[Opening Source document section]

Big Data: A Perspective from the BLS
I’m pleased to have Bureau of Labor Statistics Associate Commissioner Michael W. Horrigan as this month’s guest columnist. With the buzz about Big Data—as well as the private efforts to produce independent estimates for certain government statistics using Big Data—I was excited to see Horrigan address the topic of Big Data and official statistics at the Association of Public Data Users 2012 Annual Conference. In this column, Horrigan discusses the future of the use of Big Data for the U.S. statistical system.
~ Steve Pierson, ASA Director of Science Policy
Michael W. Horrigan is the associate commissioner in the Office of Prices and Living Conditions at the Bureau of Labor Statistics (BLS). With a doctorate in economics from Purdue University, he has held a variety of senior positions at BLS since he began his career there in 1986.

[Closing Source document section]

*Description of the task:* Rewrite the Big Data column from "Big Data: A" through "there in 1986.", renaming "columnist" to "contributor".

[Opening Source material section]

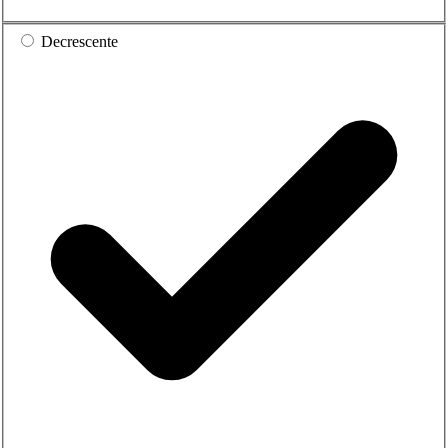
Decrescente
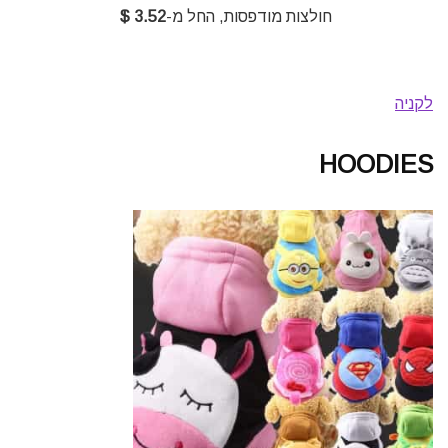
חולצות מודפסות, החל מ-
3.52 $
לקניה
HOODIES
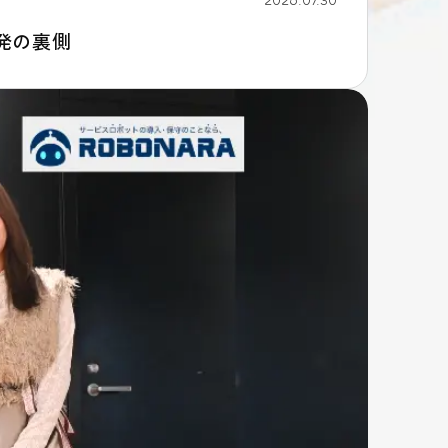
2026.07.30
開発の裏側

[Closing Source material section]

*Expected answer:*
Big Data: A Perspective from the BLS
I’m pleased to have Bureau of Labor Statistics Associate Commissioner Michael W. Horrigan as this month’s guest contributor. With the buzz about Big Data—as well as the private efforts to produce independent estimates for certain government statistics using Big Data—I was excited to see Horrigan address the topic of Big Data and official statistics at the Association of Public Data Users 2012 Annual Conference. In this column, Horrigan discusses the future of the use of Big Data for the U.S. statistical system.
~ Steve Pierson, ASA Director of Science Policy
Michael W. Horrigan is the associate commissioner in the Office of Prices and Living Conditions at the Bureau of Labor Statistics (BLS). With a doctorate in economics from Purdue University, he has held a variety of senior positions at BLS since he began his career there in 1986.